Doherty and Kenney dedicate their time with other students to make sure they understand the material they’re working with and fully grasp the skills they’re developing. According to Doherty, those skills are not limited to speech giving and contests, but can also translate into everyday life.
“It improves speaking in all situations, like at school or talking with your family, or something more important like interviews or auditions. It prepares you for life really well. It’s a good way to come out of your shell,” Doherty said.
“I would describe it as a challenge, a really enjoyable challenge that helps you become more confident,” said Kenney. “It helped me with school, with becoming more comfortable speaking in front of any audience.”
Looking forward, the girls, though young, already see futures where their participation in the program will enhance their lives.

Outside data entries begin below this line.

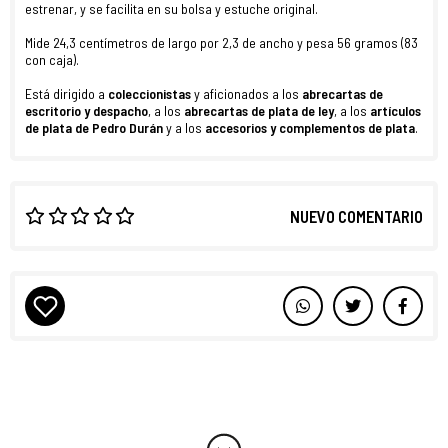
estrenar, y se facilita en su bolsa y estuche original.
Mide 24,3 centímetros de largo por 2,3 de ancho y pesa 56 gramos (83
con caja).
Está dirigido a
coleccionistas
y aficionados a los
abrecartas de
escritorio y despacho
, a los
abrecartas de plata de ley
, a los
artículos
de plata de Pedro Durán
y a los
accesorios y complementos de plata
.
NUEVO COMENTARIO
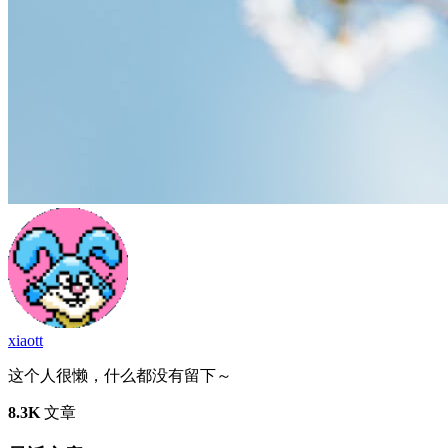
xiaott
这个人很懒，什么都没有留下～
8.3K
文章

“I see myself as being someone who is able to give speeches, though I’m not sure exactly what job yet,” said Doherty. “Public speaking is something I find fun, and learning about something and being able to speak about it is so interesting and fascinating.”
Both sets of parents agreed and said they’ve seen the change from shy pre-teens to leaders in their social circles and classes. They credit Shroff for showing their families the skills and benefits the arts are able to provide.
“I always say that public speaking is a lifelong skill, that no matter what career these kids choose, whatever profession they go into, they may or may not use math, they may or may not refer to their history knowledge, but they’ll always need to know how to speak or present or even just talk to other groups of people,” said Nadasdi.
“There’s so many ways it’s going to help [Taylor] excel that we can’t even imagine all of them right now,” said Rob Kenney. “Over time their personalities change, they’re more confident, they’ll actually go up to adults after an event and talk to them and they are very comfortable. It’s a neat transformation.”